──────── Selected text ────────

RE: IRIs, URIs, TAG issues 15 and 27

It is not enough to say "strcmp()is OK".  We must require 
the minimal level of C14N provided by XML, namely resolution 
of entities and numeric character references.  While this is 
obvious in a pure XML environment, I remain concerned that 
namespace URIs may be plucked out of XML documents and 
transplanted into other environments without the application 
of this minimal C14N.

Misha


> -----Original Message-----
> From: Williams, Stuart [mailto:skw@hplb.hpl.hp.com] 
> Sent: 25 April 2003 13:40
> To: 'Tim Bray'
> Cc: uri@w3.org; WWW-Tag
> Subject: RE: IRIs, URIs, TAG issues 15 and 27
> 
> 
> 
> Tim,
> 
> 
> > -----Original Message-----
> > From: Tim Bray [mailto:tbray@textuality.com]
> > Sent: 15 April 2003 00:31
> > To: WWW-Tag; uri@w3.org
> > Subject: IRIs, URIs, TAG issues 15 and 27
> > 
> > 
> > 
> > The TAG has two issues on its plate, 
> > http://www.w3.org/2001/tag/ilist#URIEquivalence-15 
> (essentially: when 
> > are two URIs considered equivalent?) and
> > http://www.w3.org/2001/tag/ilist#IRIEverywhere-27 
> (essentially: what 
> > should we do about IRIs?).
> > 
> > I, with lots of TAG input, drafted some text on the 
> comparison issue, 
> > most of which has now made it into the latest draft of the RFC2396 
> > revision at 
> > http://www.apache.org/~fielding/uri/rev-2002/rfc2396bis.html.
> > 
> > We've spun our wheels on this quite a bit and failed to record much 
> > progress.  However, I feel that we do have quite a bit of consensus 
> > lurking and we can move forward on these issues.
> 
> Indeed...
> > 
> > I suspect that we agree on the following:
> > 
> > 1. In response to the basic question asked by Jonathan 
> Marsh et al in 
> > Issue 27, the TAG answers, first of all, "Yes".  That is, 
> we believe 
> > that it is important that Web identifiers be able to use non-ASCII 
> > characters natively and straightforwardly, and that the IRI 
> work (see 
> > http://www.w3.org/International/iri-edit/) is sound and is 
> making good 
> > progress.  
> 
> Yes.
> 
> > That said, the draft is not yet stable or finalized, and we 
> > agree with the concern addressed by Marsh et al about the 
> risk involved 
> > when referencing unstable standards.
> 
> Yes.
> 
> > As of now, both XML 1.* and XML 
> > Schema's "AnyURI" work define a construct where IRIs may be 
> used, and 
> > the benefit seems to justify the risk.
> 
> "...define a construct where IRIs may be used *once they have 
> become defined
> in a normative specification*..."
> 
> Yes.
> 
> In particular mostly like the way this has been handled in 
> XML Namespaces
> 1.1 [1]:
> 
> "  9 Internationalized Resource Identifiers (IRIs)
> 
>    Work is currently in progress to produce an RFC defining
> Internationalized 
>    Resource Identifiers (IRIs). Since this work is not yet 
> complete, in this
> 
>    section we give a syntactic definition of IRIs for the 
> purposes of this 
>    specification. We expect to issue an erratum replacing 
> this section with 
>    a reference to the RFC when it is published. Users 
> defining namespaces
> are 
>    advised to restrict namespace names to URIs until software 
> supporting
> IRIs 
>    is in common use.

────────

Directions:
• A. In the email thread on IRIs and URIs, what minimal level of C14N provided by XML does Misha say must be required?
• B. Continue the email thread on IRIs and URIs, starting right after its last sentence.
The data below comes from a separate source and has no connection to the email thread on IRIs and URIs.

──────── Data for analysis ────────

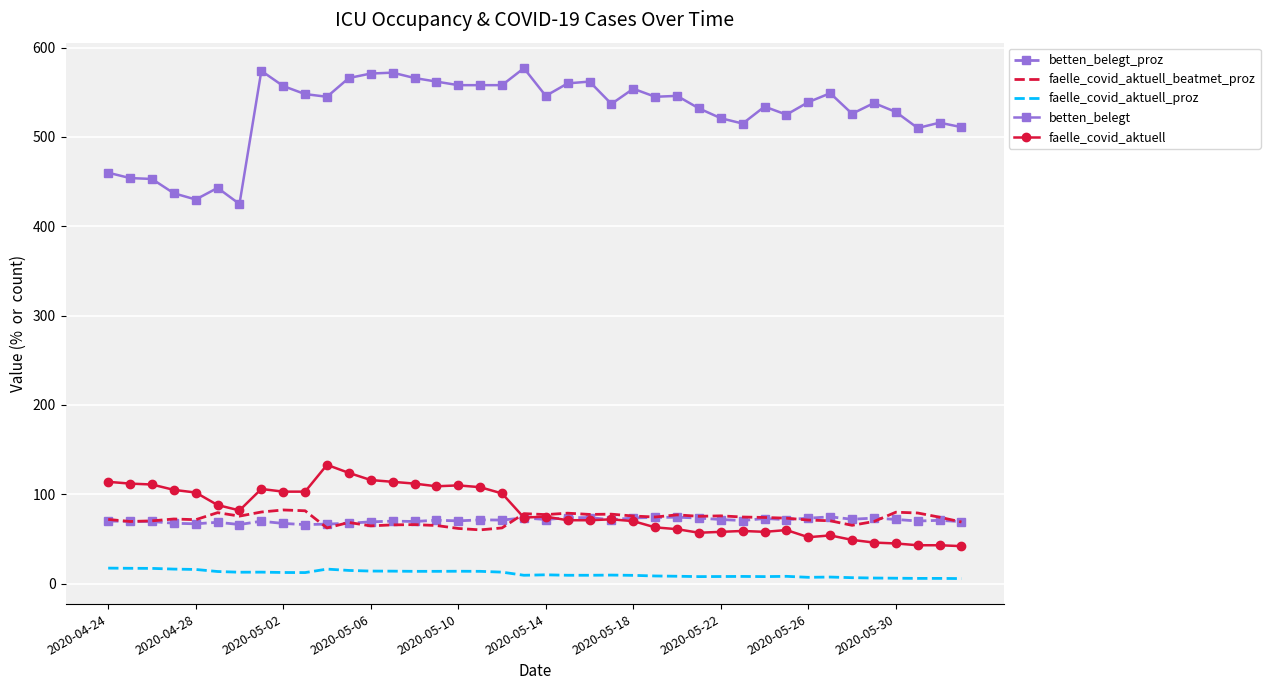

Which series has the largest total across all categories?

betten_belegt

────────
──────── Data for analysis ────────

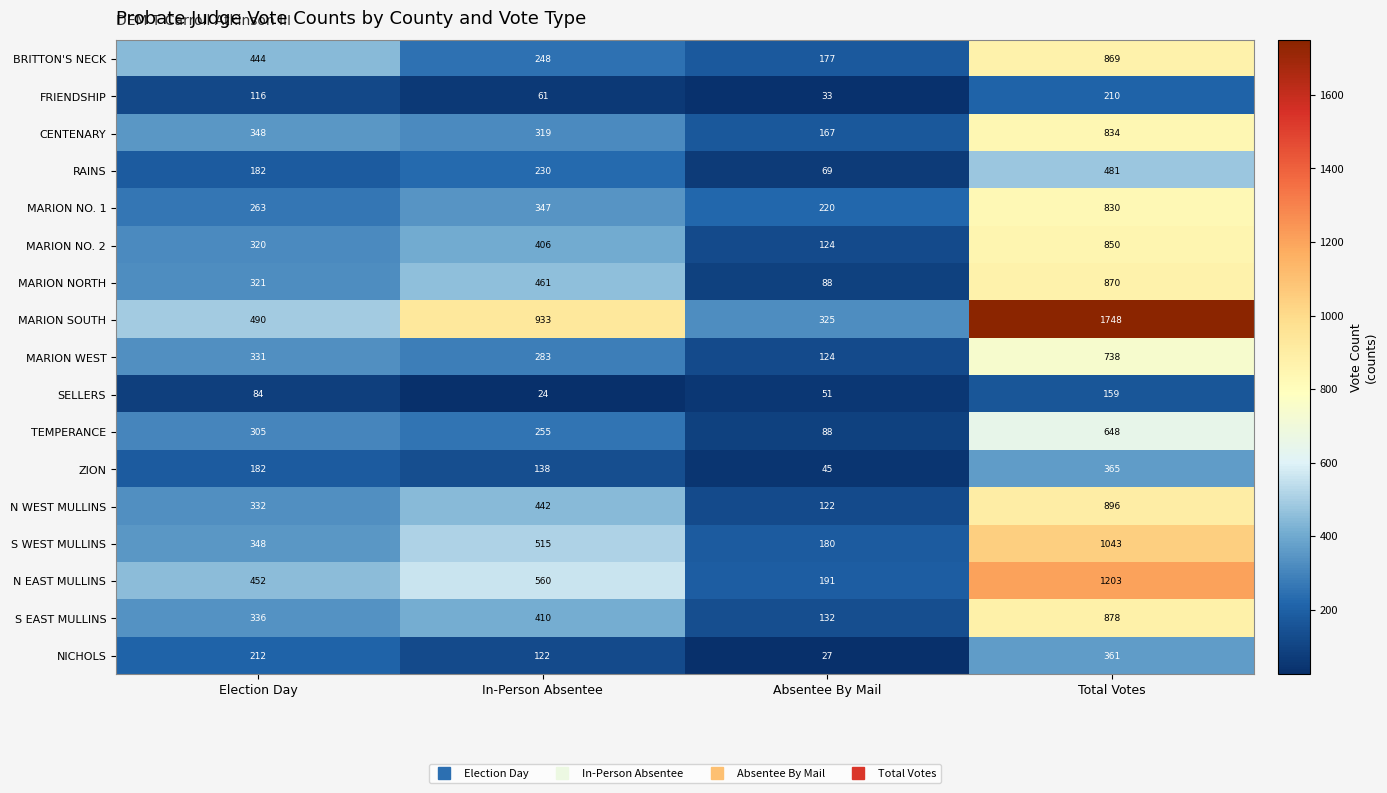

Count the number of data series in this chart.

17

────────

Responses for each task:
• A. Resolution of entities and numeric character references.

• B.
> 
>    For a more general definition and discussion of IRIs see 
> [IRI draft] 
>    (work in progress). 
> 
>    URI references are restricted to a subset of the ASCII characters; 
>    IRI references allow some of the disallowed ASCII characters as 
>    well as most Unicode characters from #xA0 onwards."
> 
> However, I would omit the two definitions that then follow, 
> deferring those
> the IRI spec... the strongest statement being the last 
> sentence of the first
> of these paragraphs advising the use of namespace names that meet the
> constraints of URI syntax until IRI software is widely 
> deployed (which I
> also take to imply the existence of a normative IRI specification).
> 
> [1] http://www.w3.org/TR/2002/CR-xml-names11-20021218/#IRIs
> 
> > 2. The TAG notes that, with the blessing of the XML Namespaces 
> > recommendation, some software is observed to take decisions 
> about URI 
> > equivalence on the basis of strcmp() or its equivalent.  This is 
> > widespread enough that it's not going to go away.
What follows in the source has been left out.